Take those small memorials - the crosses, the plastic flowers, the teddy bears - that mark the site of a death by automobile. Many drive by one every day. A long trip on an interstate can take you by dozens of them.

FOR THE RECORD - In an article in last Sunday's Ideas section, University of Maryland professor Thomas Zeller was quoted as saying that the automobile has killed more people than wars. The story failed to note that Zeller was referring to warfare deaths on U.S. soil.
The Sun regrets the error.

Americans are understandably concerned about combat in Iraq that has taken the lives of more than 2,300 U.S. troops. But some 43,000 Americans die each year in traffic mishaps with relatively little notice. A cross by the roadside draws far less attention than a gas price sign that begins with the numeral three.

"War has been less deadly for Americans than automobile transportation," says Thomas Zeller, a historian of technology at the University of Maryland, College Park. "It is as if Pearl Harbor takes place on the highways every two weeks, yet no significance is attached to it."

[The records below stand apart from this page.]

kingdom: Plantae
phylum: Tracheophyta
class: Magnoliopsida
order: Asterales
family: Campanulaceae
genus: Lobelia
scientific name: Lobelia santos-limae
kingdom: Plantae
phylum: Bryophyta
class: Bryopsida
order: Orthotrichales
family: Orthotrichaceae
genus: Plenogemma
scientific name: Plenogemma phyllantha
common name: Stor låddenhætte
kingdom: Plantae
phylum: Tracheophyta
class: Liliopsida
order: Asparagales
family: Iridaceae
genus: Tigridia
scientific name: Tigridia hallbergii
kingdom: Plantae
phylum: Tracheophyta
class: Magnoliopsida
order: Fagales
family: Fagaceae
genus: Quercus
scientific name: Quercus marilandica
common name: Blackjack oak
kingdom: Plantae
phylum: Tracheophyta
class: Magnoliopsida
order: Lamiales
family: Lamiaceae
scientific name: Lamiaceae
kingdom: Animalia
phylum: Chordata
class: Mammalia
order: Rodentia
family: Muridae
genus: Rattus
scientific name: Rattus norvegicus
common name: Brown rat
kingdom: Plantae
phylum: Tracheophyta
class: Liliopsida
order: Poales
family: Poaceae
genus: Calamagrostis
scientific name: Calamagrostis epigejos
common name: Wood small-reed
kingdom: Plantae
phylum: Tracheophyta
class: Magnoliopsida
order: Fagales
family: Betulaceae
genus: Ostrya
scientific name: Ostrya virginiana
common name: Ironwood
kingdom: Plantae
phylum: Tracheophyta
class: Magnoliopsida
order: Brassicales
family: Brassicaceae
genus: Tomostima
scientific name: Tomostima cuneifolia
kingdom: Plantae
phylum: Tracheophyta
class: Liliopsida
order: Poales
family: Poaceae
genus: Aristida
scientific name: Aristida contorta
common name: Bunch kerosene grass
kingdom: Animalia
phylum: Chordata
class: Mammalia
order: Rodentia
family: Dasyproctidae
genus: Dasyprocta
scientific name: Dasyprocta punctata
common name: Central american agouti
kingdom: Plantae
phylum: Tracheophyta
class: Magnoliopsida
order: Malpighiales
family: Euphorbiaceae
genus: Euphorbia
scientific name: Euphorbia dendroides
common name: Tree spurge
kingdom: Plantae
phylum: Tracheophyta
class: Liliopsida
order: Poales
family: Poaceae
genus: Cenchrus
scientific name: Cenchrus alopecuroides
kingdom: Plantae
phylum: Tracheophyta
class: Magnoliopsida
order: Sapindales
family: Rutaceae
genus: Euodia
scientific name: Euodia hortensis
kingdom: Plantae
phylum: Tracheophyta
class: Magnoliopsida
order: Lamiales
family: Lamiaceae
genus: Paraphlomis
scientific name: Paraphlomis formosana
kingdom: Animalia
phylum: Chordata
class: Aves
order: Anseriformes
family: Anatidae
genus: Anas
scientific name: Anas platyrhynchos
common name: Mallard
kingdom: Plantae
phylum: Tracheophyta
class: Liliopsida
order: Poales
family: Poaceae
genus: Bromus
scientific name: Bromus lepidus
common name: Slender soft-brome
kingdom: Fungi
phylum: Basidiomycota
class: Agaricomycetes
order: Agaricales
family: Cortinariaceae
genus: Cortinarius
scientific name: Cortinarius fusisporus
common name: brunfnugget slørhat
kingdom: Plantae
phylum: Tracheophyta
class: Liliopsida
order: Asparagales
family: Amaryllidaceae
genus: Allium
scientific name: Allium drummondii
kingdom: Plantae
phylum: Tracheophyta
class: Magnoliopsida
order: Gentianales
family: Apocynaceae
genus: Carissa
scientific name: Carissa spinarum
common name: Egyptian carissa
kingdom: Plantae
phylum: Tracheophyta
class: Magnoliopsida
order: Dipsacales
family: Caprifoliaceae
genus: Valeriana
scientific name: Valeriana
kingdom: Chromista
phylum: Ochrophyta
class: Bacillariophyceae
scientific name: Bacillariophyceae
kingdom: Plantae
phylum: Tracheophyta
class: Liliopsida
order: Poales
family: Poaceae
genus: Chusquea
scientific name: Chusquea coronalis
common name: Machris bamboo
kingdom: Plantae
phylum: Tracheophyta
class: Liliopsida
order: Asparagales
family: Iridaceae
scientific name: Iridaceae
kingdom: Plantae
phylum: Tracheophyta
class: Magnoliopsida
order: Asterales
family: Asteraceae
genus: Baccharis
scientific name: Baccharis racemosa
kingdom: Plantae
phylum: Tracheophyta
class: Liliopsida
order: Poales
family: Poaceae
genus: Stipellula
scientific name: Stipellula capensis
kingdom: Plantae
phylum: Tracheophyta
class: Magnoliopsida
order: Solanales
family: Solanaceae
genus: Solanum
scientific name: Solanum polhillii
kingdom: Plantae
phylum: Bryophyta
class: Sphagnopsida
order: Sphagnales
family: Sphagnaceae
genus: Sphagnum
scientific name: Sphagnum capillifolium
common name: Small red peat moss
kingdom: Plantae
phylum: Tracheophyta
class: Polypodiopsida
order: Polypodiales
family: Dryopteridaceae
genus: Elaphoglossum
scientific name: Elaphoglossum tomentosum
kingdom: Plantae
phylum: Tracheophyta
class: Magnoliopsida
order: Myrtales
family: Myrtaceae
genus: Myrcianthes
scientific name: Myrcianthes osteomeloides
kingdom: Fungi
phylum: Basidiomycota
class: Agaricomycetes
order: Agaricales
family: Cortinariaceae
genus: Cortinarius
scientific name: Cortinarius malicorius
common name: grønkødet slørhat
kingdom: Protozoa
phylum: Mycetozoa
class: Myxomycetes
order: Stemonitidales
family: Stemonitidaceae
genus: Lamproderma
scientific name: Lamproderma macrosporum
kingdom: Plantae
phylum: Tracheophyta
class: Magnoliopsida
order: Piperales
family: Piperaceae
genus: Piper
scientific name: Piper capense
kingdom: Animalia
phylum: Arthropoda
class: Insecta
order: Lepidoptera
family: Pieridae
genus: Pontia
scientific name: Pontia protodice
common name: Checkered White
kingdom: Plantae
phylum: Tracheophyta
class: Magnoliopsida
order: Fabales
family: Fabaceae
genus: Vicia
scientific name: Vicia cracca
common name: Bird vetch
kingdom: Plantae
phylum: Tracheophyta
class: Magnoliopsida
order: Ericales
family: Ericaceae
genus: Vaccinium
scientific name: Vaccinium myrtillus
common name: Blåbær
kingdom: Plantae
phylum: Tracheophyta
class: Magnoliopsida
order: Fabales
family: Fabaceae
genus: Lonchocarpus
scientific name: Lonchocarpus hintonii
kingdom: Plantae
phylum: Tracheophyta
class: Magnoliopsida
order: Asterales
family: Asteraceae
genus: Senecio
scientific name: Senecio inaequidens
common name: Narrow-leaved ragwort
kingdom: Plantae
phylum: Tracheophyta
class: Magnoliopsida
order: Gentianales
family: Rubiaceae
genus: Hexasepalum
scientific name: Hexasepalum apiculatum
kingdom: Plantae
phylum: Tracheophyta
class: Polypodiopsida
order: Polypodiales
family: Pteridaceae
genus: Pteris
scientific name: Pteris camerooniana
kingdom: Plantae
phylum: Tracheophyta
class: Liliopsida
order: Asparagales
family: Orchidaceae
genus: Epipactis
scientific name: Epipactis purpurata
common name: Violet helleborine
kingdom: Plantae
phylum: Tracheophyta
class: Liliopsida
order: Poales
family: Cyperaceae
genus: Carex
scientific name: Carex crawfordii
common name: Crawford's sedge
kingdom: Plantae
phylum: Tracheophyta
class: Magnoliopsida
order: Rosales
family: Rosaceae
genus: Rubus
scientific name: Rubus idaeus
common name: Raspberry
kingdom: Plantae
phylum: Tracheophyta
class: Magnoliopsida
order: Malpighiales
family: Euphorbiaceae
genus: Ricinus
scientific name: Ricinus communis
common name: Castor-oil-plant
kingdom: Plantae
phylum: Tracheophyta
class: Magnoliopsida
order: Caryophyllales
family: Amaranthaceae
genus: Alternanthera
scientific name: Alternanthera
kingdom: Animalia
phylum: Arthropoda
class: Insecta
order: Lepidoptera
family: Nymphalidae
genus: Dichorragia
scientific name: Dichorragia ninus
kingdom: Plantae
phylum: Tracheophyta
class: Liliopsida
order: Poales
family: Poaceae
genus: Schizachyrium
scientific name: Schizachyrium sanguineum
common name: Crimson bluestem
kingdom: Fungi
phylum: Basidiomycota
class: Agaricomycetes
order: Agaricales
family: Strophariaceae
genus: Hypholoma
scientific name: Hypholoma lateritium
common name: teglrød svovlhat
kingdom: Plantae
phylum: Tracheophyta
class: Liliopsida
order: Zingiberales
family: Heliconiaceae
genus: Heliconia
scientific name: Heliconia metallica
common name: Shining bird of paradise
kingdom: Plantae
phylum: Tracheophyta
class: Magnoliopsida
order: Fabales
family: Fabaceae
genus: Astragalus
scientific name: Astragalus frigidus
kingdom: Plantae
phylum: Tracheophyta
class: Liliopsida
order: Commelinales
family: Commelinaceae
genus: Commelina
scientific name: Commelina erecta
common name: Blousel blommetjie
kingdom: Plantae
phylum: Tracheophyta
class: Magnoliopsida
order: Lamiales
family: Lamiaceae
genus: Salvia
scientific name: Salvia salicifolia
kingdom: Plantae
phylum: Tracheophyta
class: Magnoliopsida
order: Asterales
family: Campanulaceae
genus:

Fatalities are only one of the many costs associated with these magnificent machines that are the backbone of our transportation system, a foundation of our economy and a cultural icon of unparalleled power.

There is the pollution of the air and damage to the stratosphere.

There is the huge amount of money going to despotic and dysfunctional regimes in hostile countries that sit above deposits of oil.

There is the cost of building and maintaining roads - a tremendous subsidy to this method of transportation.

And there is the destruction of a way of living, based on homes built close together, allowing people to walk to neighbors, to stores, perhaps even to work. It has been replaced by an environment where a human body unclad in automotive armor is unwelcome.

"Particularly after World War II, the entire American landscape became molded around the automobile," says David Gartman, a professor of sociology at the University of South Alabama.

"There was the great flood of suburbanization, people heading out [of] the cities," says Gartman, author of Auto Opium: A Social History of American Automobile Design. "The automobile made it possible to get out of the dirty, industrial city, with all of its problems, into the nearby countryside.

"Of course, this took a massive investment in highways," he says. "Anyone who couldn't afford a car - the poor - stayed in the inner cities. The entire landscape became sculpted around the assumption that the vast majority of people have a car to travel from here to there."

But none of these costs elicits the kind of widespread panic that the recent, sudden increase in gasoline prices has generated. What upsets Americans is not that cars do so much damage but that it might cost more to drive them, perhaps even that the cost of gas could restrict their use.

To be sure, the automobile is an amazingly effective form of transportation in terms of allowing a person to get from one point to another whenever he or she wants to.

That is one reason automobile transportation is so appealing to Americans - it represents a kind of individual freedom that is part of the country's foundation. You don't wait with the masses for a bus or a train or trolley; you just get in your car and go.

Zeller says that as Europe divided in the postwar era, this association of the automobile with freedom arose in West Germany, where the lack of speed limits on the autobahn was contrasted with the controlled societies behind the Iron Curtain.

"It was seen as an expression of Cold War ideology," he says. "Telling people how fast to go on a modern highway system was seen as anti-democratic, not commensurate with the values of a free society."

The autobahn was the inspiration for the U.S. system of interstate highways. As Zeller reports, Dwight D. Eisenhower was long aware of the poor state of America's roads - as a young officer, he wrote a memo to that effect after a 1919 cross-country trip.

Seeing the German system as the Allies invaded in 1945 led him, as president, to push to build what is now officially known as the Dwight D. Eisenhower National System of Interstate and Defense Highways. Its construction was authorized by Congress 50 years ago.

Interestingly, most things associated with Nazi Germany became tainted. But this was not true of two personal projects of Adolf Hitler: the autobahns and the Volkswagen. Americans' love of the automobile overcame whatever distaste they had for the origins of these technologies.

Understanding that the automobile is a symbol of personal freedom helps make the furor over rising gas prices understandable; to Americans, this is not just an economic burden - it is a restriction on a fundamental right.